Back transformation: Transform the values back to the original metric of the data with the inverse of the original transformation.

The back transformation expresses the estimated relationships in the original metrics of the variables as entered into the analysis.

To accomplish the back transformation, first obtain the values of \(b_0\) and \(b_1\) from the regression of the transformed data.

r <- reg_brief(y.ln ~ x, quiet=FALSE, graphics=FALSE)
b0 <- r$coefficients[1]
b1 <- r$coefficients[2]

The exponential function is the inverse of the logarithmic function. To undo the logarithmic transformation, set the entire regression equation as the exponent, here stored ast the variable y_back in the d data frame.

d$y_back <- exp(b0 + (b1*d$x))

This back transformation expresses the results of the linear regression as an exponential relationship.

Plot(x, y_back)

Visualize the result by plotting the obtained curve superimposed on the data, specified by the parameter fit set to "exp".

Plot(x, y, fit="exp")

Given the back transformation, we can predict a specific value of \(y\), here for \(x=7\).

exp(b0 + (b1*7))

(Intercept) 
   1406.411

9.2.4 Transformation Summary

The process of choosing the most appropriate transformation of the data to achieve linearity may proceed according to trial and error. Choose a transformation and see how well it works.
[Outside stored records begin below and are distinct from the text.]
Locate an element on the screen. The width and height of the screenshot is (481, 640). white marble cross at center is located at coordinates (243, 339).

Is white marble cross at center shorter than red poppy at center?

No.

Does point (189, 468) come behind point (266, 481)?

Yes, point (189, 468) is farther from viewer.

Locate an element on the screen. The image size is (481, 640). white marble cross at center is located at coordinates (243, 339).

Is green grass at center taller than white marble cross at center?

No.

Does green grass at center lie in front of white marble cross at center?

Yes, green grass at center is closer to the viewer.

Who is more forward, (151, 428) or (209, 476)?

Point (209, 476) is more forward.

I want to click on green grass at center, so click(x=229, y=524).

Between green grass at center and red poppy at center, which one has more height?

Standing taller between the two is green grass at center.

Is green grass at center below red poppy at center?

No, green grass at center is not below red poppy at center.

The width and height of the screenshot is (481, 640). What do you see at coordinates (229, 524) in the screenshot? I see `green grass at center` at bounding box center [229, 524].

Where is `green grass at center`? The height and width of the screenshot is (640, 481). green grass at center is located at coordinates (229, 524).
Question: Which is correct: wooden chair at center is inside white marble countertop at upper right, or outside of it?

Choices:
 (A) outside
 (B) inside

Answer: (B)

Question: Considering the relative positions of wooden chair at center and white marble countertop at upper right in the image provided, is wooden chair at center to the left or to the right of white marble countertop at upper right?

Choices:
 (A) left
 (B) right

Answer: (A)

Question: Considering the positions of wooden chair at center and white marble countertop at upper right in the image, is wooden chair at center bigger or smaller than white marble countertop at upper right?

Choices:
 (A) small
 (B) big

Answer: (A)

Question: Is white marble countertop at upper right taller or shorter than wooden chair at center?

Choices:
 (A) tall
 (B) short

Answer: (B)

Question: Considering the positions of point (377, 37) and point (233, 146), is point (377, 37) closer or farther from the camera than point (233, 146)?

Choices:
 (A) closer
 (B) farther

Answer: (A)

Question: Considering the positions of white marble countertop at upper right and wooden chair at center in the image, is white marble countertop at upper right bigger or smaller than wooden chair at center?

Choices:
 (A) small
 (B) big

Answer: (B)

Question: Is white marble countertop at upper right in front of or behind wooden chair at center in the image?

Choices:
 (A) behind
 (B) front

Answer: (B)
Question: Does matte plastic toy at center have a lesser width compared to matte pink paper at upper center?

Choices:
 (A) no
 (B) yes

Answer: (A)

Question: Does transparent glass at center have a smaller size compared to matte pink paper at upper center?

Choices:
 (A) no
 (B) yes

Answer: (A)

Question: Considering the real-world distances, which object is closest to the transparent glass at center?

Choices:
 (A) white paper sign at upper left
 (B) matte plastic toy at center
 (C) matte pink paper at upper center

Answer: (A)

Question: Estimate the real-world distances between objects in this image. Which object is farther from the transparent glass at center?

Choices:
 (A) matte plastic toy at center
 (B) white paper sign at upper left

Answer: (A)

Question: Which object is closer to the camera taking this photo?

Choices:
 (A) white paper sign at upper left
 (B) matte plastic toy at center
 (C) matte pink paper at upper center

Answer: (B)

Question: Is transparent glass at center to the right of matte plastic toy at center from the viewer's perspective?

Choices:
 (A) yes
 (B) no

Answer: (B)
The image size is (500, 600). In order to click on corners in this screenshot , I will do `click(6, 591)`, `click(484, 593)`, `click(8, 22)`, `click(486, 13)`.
Transform the target variable, or transform a feature variable.

Table 9.1 lists several frequently encountered transformations.
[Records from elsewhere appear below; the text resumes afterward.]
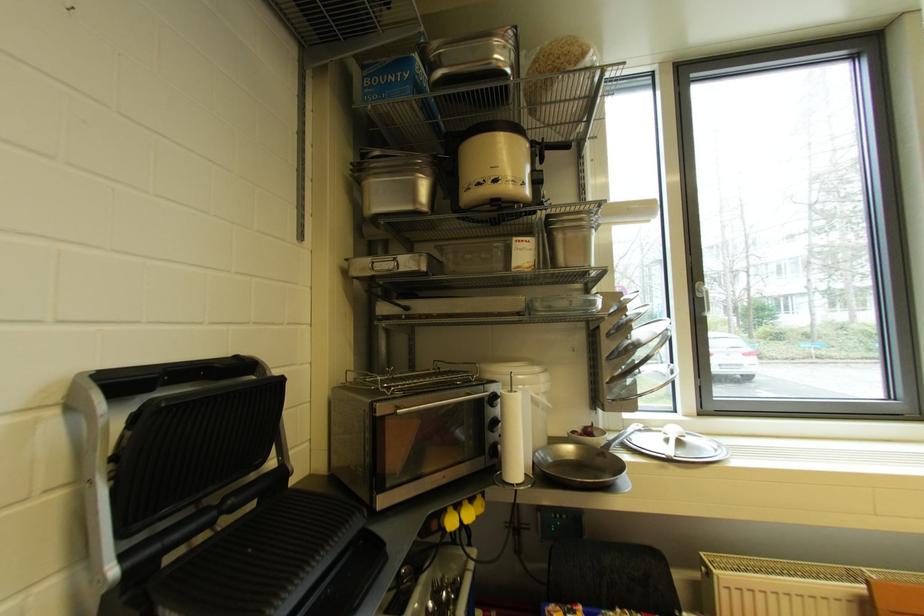
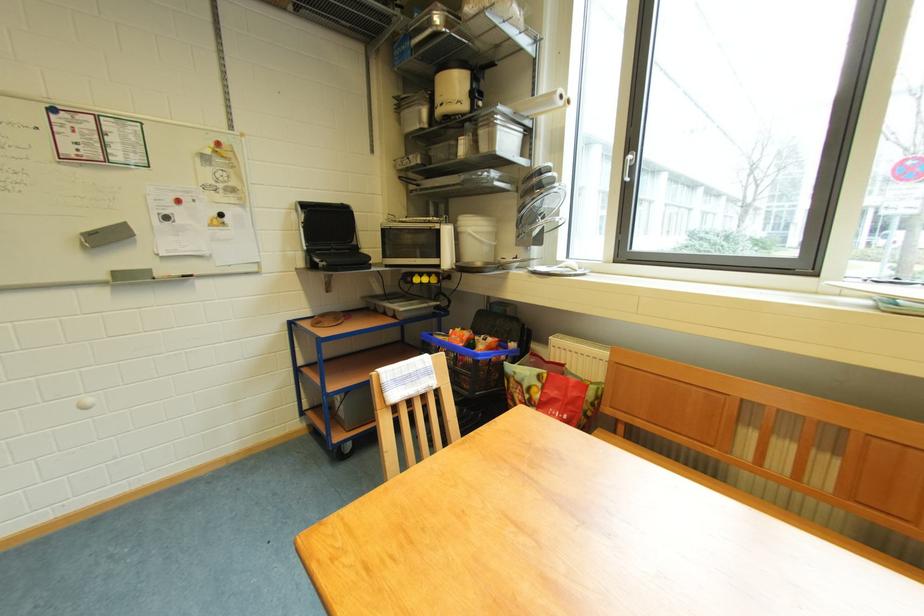
Find the pixel in the second image that matches pixel 79 411 in the first image.

(305, 214)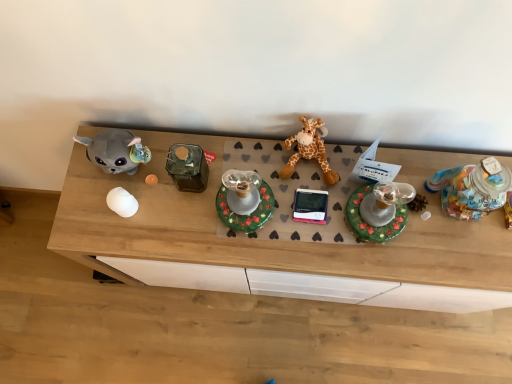
Identify the location of unoccupied region to the right of green matte candle holder at center, placed as the second toy when sorted from left to right. This screenshot has height=384, width=512. (301, 224).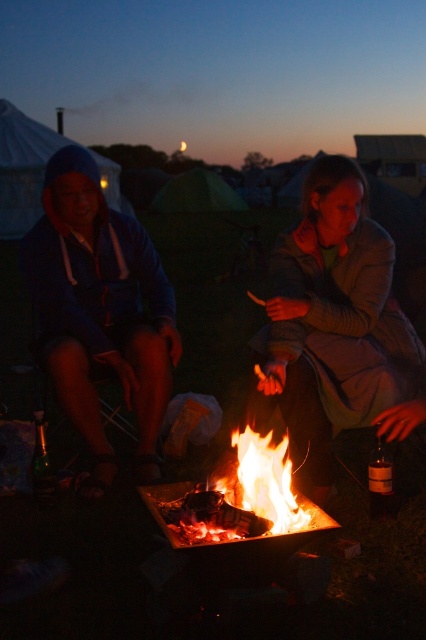
Can you confirm if matte gray jacket at center is positioned below flaming wood at center?

Actually, matte gray jacket at center is above flaming wood at center.

The width and height of the screenshot is (426, 640). Describe the element at coordinates (334, 323) in the screenshot. I see `matte gray jacket at center` at that location.

The width and height of the screenshot is (426, 640). Find the location of `matte gray jacket at center`. matte gray jacket at center is located at coordinates (334, 323).

Where is `matte gray jacket at center`? The image size is (426, 640). matte gray jacket at center is located at coordinates pyautogui.click(x=334, y=323).

Is blue fleece jacket at left positioned behind flaming wood at center?

Yes, it is.

Does blue fleece jacket at left lie in front of flaming wood at center?

That is False.

Who is more forward, (72, 198) or (242, 467)?

Point (242, 467)

Find the location of `blue fleece jacket at left`. blue fleece jacket at left is located at coordinates (100, 310).

Based on the photo, is matte gray jacket at center below blue fleece jacket at left?

Indeed, matte gray jacket at center is positioned under blue fleece jacket at left.

Is matte gray jacket at center bigger than blue fleece jacket at left?

Incorrect, matte gray jacket at center is not larger than blue fleece jacket at left.

Who is more forward, (319,440) or (158,372)?

Point (319,440)

I want to click on matte gray jacket at center, so click(x=334, y=323).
Table 9.1: Some transformations.

Model	Transform	Regression	Fitted
No Transform y
linear	---	y=b0 + (b1)x	ŷ=b0 + (b1)x
Transform y
quadratic	sqrt(y)	sqrt(y) = b0 + (b1)x	ŷ=[b0 + (b1)x]**2
exponential	log(y)	log(y) = b0 + (b1)x	ŷ=exp[b0 + (b1)x]
logarithmic	exp(y)	xxx	xxx
Transform x
semi-logarithmic	log(x)	y= b0 + (b1)log(x)	ŷ=b0 + (b1)log(x)
Transform x and y
double logarithmic	log(y), log(x)	log(y)= b0 + (b1)log(x)	ŷ=exp[b0 + (b1)log(x)]
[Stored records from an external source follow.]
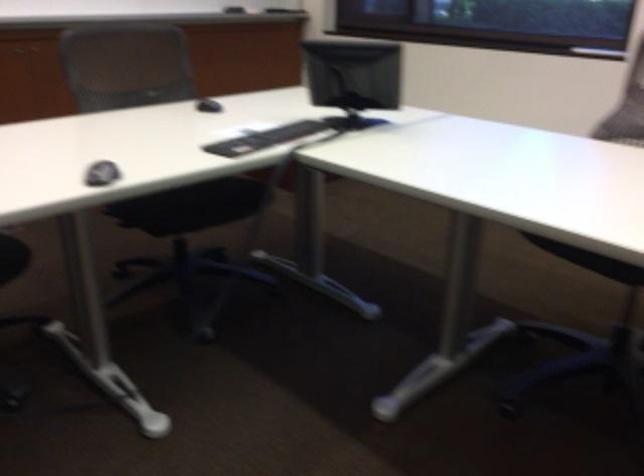
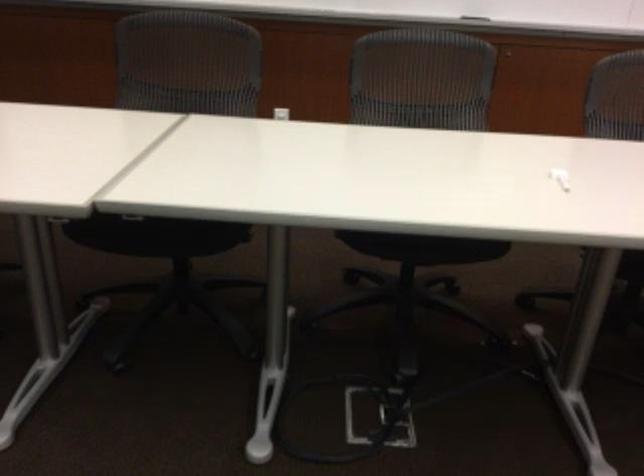
Question: How did the camera likely rotate?

Choices:
 (A) Left
 (B) Right
 (C) Up
 (D) Down

Answer: (A)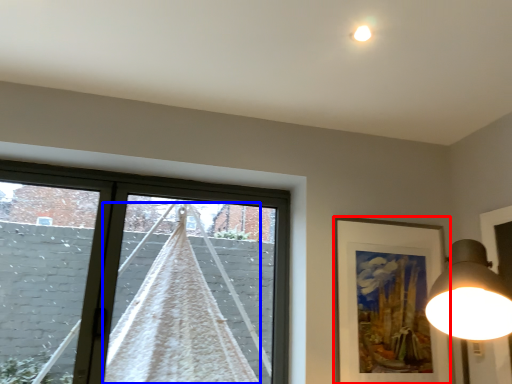
Question: Which point is further to the camera, picture frame (highlighted by a red box) or curtain (highlighted by a blue box)?

Choices:
 (A) picture frame
 (B) curtain

Answer: (A)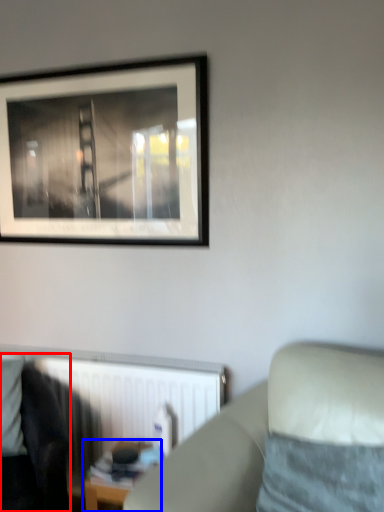
Question: Which object appears farthest to the camera in this image, rocking chair (highlighted by a red box) or table (highlighted by a blue box)?

Choices:
 (A) rocking chair
 (B) table

Answer: (B)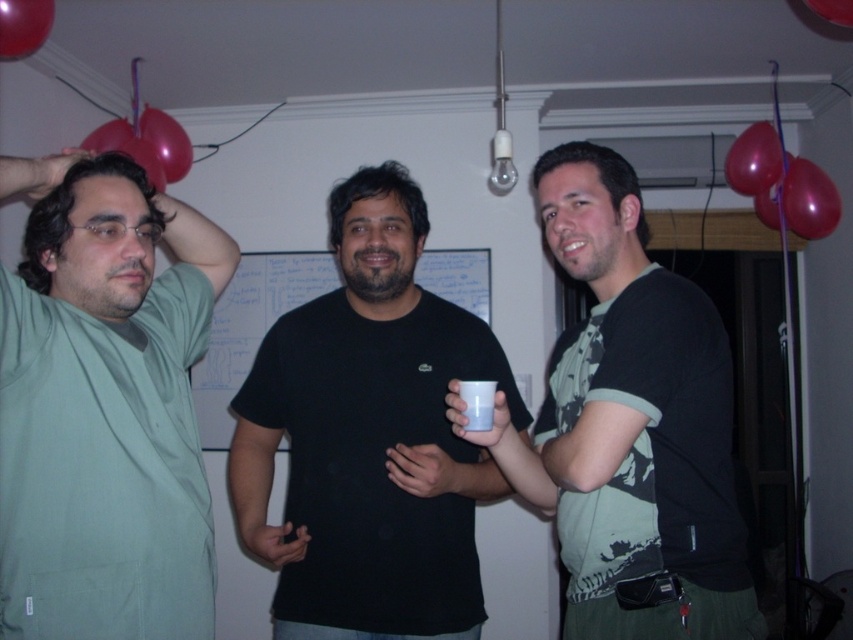
Question: Among these objects, which one is farthest from the camera?

Choices:
 (A) red matte balloon at upper left
 (B) satin red balloon at upper right

Answer: (B)

Question: Can you confirm if green matte shirt at left is bigger than rubber heart at upper right?

Choices:
 (A) no
 (B) yes

Answer: (B)

Question: Which point is closer to the camera?

Choices:
 (A) (20, 54)
 (B) (422, 524)

Answer: (B)

Question: Which object appears closest to the camera in this image?

Choices:
 (A) satin red balloon at upper right
 (B) red matte balloon at upper left
 (C) rubber heart at upper right

Answer: (B)

Question: Is red matte balloon at upper left positioned in front of white matte cup at center?

Choices:
 (A) no
 (B) yes

Answer: (A)

Question: Does white matte bulletin board at center have a greater width compared to red rubber balloon at upper left?

Choices:
 (A) yes
 (B) no

Answer: (A)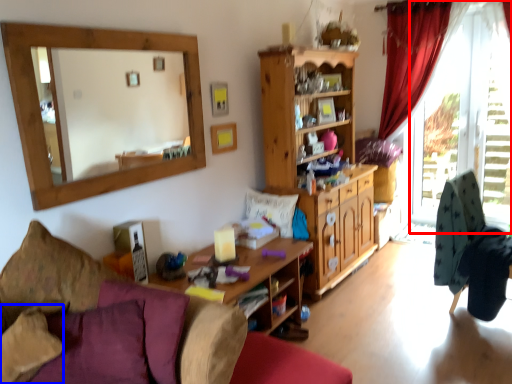
Question: Which of the following is the closest to the observer, window frame (highlighted by a red box) or pillow (highlighted by a blue box)?

Choices:
 (A) window frame
 (B) pillow

Answer: (B)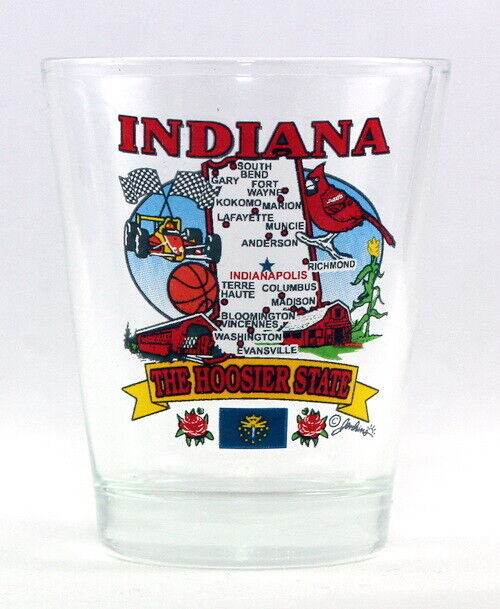
Locate an element on the screen. This screenshot has width=500, height=609. bottom of glass is located at coordinates (215, 532).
Of course, many other transformations are possible, but those listed in Table 9.1 are the most frequently encountered in regression analysis. Although the choice of transformation is often based on trial and error, an optimal transformation can dramatically increase \(R^2\). As always, if you explore different models with the training data, always verify your chosen model on testing data.